## Job item
Retype the entries below exactly, dropping the images.

⟨

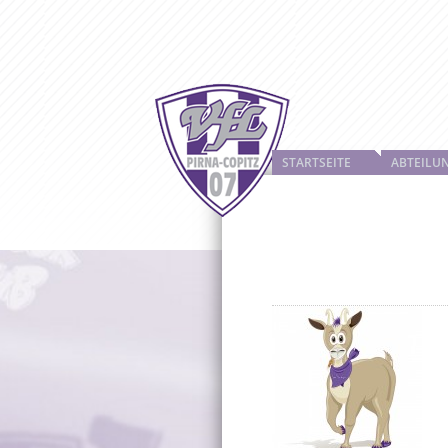
STARTSEITE
ABTEILU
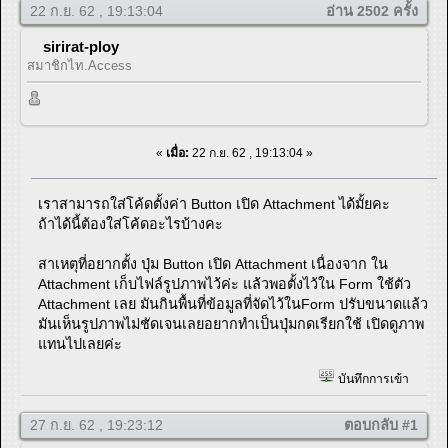
22 ก.ย. 62 , 19:13:04
อ่าน 2502 ครั้ง
sirirat-ploy
สมาชิกไท.Access
«
เมื่อ:
22 ก.ย. 62 , 19:13:04 »
เราสามารถใส่โค้ดตั้งค่า Button เปิด Attachment ได้มั้ยคะ
ถ้าได้นี้ต้องใส่โค้ดอะไรบ้างคะ
สาเหตุที่อยากตั้ง ปุ่ม Button เปิด Attachment เนื่องจาก ใน
Attachment เก็บไฟล์รูปภาพไว้ค่ะ แล้วพอตั้งไว้ใน Form ใช้ตัว
Attachment เลย มันกินพื้นที่ข้อมูลที่จัดไว้ในForm ปรับขนาดแล้ว
มันเห็นรูปภาพไม่ชัดเจนเลยอยากทำเป็นปุ่มกดเรียกใช้ เปิดดูภาพ
แทนไปเลยค่ะ
บันทึกการเข้า
27 ก.ย. 62 , 19:23:12
ตอบกลับ #1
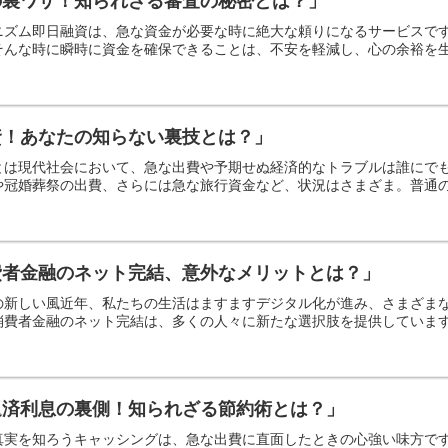
の裏ワザ！知られざる審査の秘密とは？」
ニズム即日融資は、急な資金が必要な時に絶大な頼りになるサービスで
んな時に瞬時に資金を確保できることは、不安を軽減し、心の余裕を生む
資！あなたの知らない裏技とは？」
とは現代社会において、急な出費や予期せぬ経済的なトラブルは誰にで
冠婚葬祭の出費、さらには急な旅行資金など、状況はさまざま。普通の融
費者金融のネット完結、意外なメリットとは？」
の新しい風近年、私たちの生活はますますデジタル化が進み、さまざま
費者金融のネット完結は、多くの人々に新たな選択肢を提供しています。
返済利息の裏側！知られざる節約術とは？」
真実を知ろうキャッシングは、急な出費に直面したときの心強い味方で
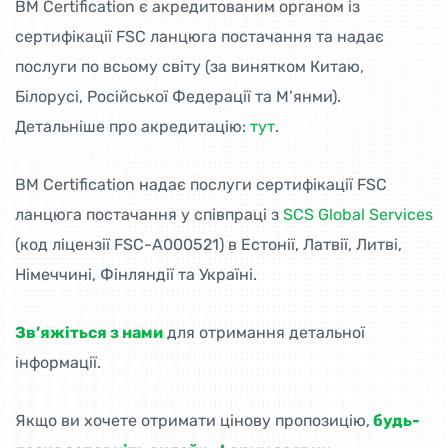
BM Certification є акредитованим органом із
сертифікації FSC ланцюга постачання та надає
послуги по всьому світу (за винятком Китаю,
Білорусі, Російської Федерації та М’янми).
Детальніше про акредитацію:
тут
.
BM Certification надає послуги сертифікації FSC
ланцюга постачання у співпраці з
SCS Global Services
(код ліцензії FSC-A000521) в Естонії, Латвії, Литві,
Німеччині, Фінляндії та Україні.
Зв’яжіться з нами
для отримання детальної
інформації.
Якщо ви хочете отримати цінову пропозицію,
будь-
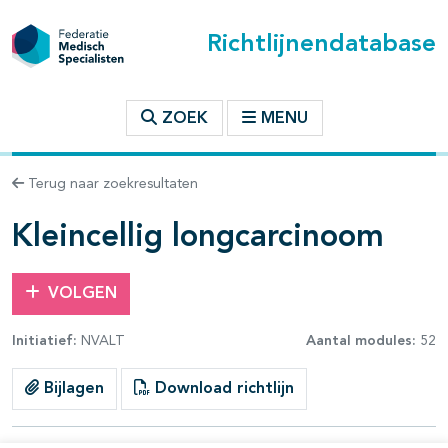
Richtlijnendatabase
t inhoudsopgave
ZOEK
MENU
n binnen deze richtlijn
Terug naar zoekresultaten
les openklappen
Kleincellig longcarcinoom
VOLGEN
Initiatief:
NVALT
Aantal modules:
52
pagina's open- en dichtklappen
Bijlagen
Download richtlijn
pagina's open- en dichtklappen
pagina's open- en dichtklappen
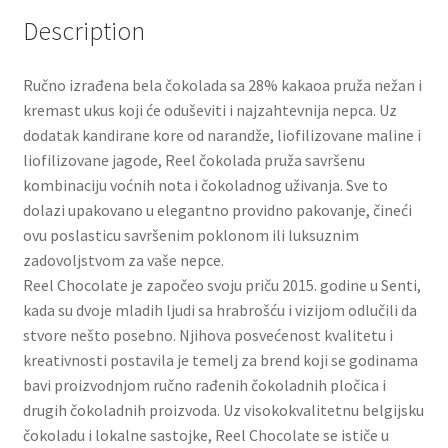
Slatki buketi
Description
Pokloni
Ručno izrađena bela čokolada sa 28% kakaoa pruža nežan i
kremast ukus koji će oduševiti i najzahtevnija nepca. Uz
Pokloni za 8. mart
dodatak kandirane kore od narandže, liofilizovane maline i
liofilizovane jagode, Reel čokolada pruža savršenu
Pokloni za Dan zaljubljenih
kombinaciju voćnih nota i čokoladnog uživanja. Sve to
dolazi upakovano u elegantno providno pakovanje, čineći
ovu poslasticu savršenim poklonom ili luksuznim
Pokloni za devojku
zadovoljstvom za vaše nepce.
Reel Chocolate je započeo svoju priču 2015. godine u Senti,
Login
kada su dvoje mladih ljudi sa hrabrošću i vizijom odlučili da
stvore nešto posebno. Njihova posvećenost kvalitetu i
My account
kreativnosti postavila je temelj za brend koji se godinama
bavi proizvodnjom ručno rađenih čokoladnih pločica i
Naši partneri
drugih čokoladnih proizvoda. Uz visokokvalitetnu belgijsku
čokoladu i lokalne sastojke, Reel Chocolate se ističe u
Newsletter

⟩

## Reply to the task
STARTSEITE
ABTEILU
22 ก.ย. 62 , 19:13:04
อ่าน 2502 ครั้ง
sirirat-ploy
สมาชิกไท.Access
«
เมื่อ:
22 ก.ย. 62 , 19:13:04 »
เราสามารถใส่โค้ดตั้งค่า Button เปิด Attachment ได้มั้ยคะ
ถ้าได้นี้ต้องใส่โค้ดอะไรบ้างคะ
สาเหตุที่อยากตั้ง ปุ่ม Button เปิด Attachment เนื่องจาก ใน
Attachment เก็บไฟล์รูปภาพไว้ค่ะ แล้วพอตั้งไว้ใน Form ใช้ตัว
Attachment เลย มันกินพื้นที่ข้อมูลที่จัดไว้ในForm ปรับขนาดแล้ว
มันเห็นรูปภาพไม่ชัดเจนเลยอยากทำเป็นปุ่มกดเรียกใช้ เปิดดูภาพ
แทนไปเลยค่ะ
บันทึกการเข้า
27 ก.ย. 62 , 19:23:12
ตอบกลับ #1
の裏ワザ！知られざる審査の秘密とは？」
ニズム即日融資は、急な資金が必要な時に絶大な頼りになるサービスで
んな時に瞬時に資金を確保できることは、不安を軽減し、心の余裕を生む
資！あなたの知らない裏技とは？」
とは現代社会において、急な出費や予期せぬ経済的なトラブルは誰にで
冠婚葬祭の出費、さらには急な旅行資金など、状況はさまざま。普通の融
費者金融のネット完結、意外なメリットとは？」
の新しい風近年、私たちの生活はますますデジタル化が進み、さまざま
費者金融のネット完結は、多くの人々に新たな選択肢を提供しています。
返済利息の裏側！知られざる節約術とは？」
真実を知ろうキャッシングは、急な出費に直面したときの心強い味方で
BM Certification є акредитованим органом із
сертифікації FSC ланцюга постачання та надає
послуги по всьому світу (за винятком Китаю,
Білорусі, Російської Федерації та М’янми).
Детальніше про акредитацію:
тут
.
BM Certification надає послуги сертифікації FSC
ланцюга постачання у співпраці з
SCS Global Services
(код ліцензії FSC-A000521) в Естонії, Латвії, Литві,
Німеччині, Фінляндії та Україні.
Зв’яжіться з нами
для отримання детальної
інформації.
Якщо ви хочете отримати цінову пропозицію,
будь-
Richtlijnendatabase
t inhoudsopgave
ZOEK
MENU
n binnen deze richtlijn
Terug naar zoekresultaten
les openklappen
Kleincellig longcarcinoom
VOLGEN
Initiatief:
NVALT
Aantal modules:
52
pagina's open- en dichtklappen
Bijlagen
Download richtlijn
pagina's open- en dichtklappen
pagina's open- en dichtklappen
Slatki buketi
Description
Pokloni
Ručno izrađena bela čokolada sa 28% kakaoa pruža nežan i
kremast ukus koji će oduševiti i najzahtevnija nepca. Uz
Pokloni za 8. mart
dodatak kandirane kore od narandže, liofilizovane maline i
liofilizovane jagode, Reel čokolada pruža savršenu
Pokloni za Dan zaljubljenih
kombinaciju voćnih nota i čokoladnog uživanja. Sve to
dolazi upakovano u elegantno providno pakovanje, čineći
ovu poslasticu savršenim poklonom ili luksuznim
Pokloni za devojku
zadovoljstvom za vaše nepce.
Reel Chocolate je započeo svoju priču 2015. godine u Senti,
Login
kada su dvoje mladih ljudi sa hrabrošću i vizijom odlučili da
stvore nešto posebno. Njihova posvećenost kvalitetu i
My account
kreativnosti postavila je temelj za brend koji se godinama
bavi proizvodnjom ručno rađenih čokoladnih pločica i
Naši partneri
drugih čokoladnih proizvoda. Uz visokokvalitetnu belgijsku
čokoladu i lokalne sastojke, Reel Chocolate se ističe u
Newsletter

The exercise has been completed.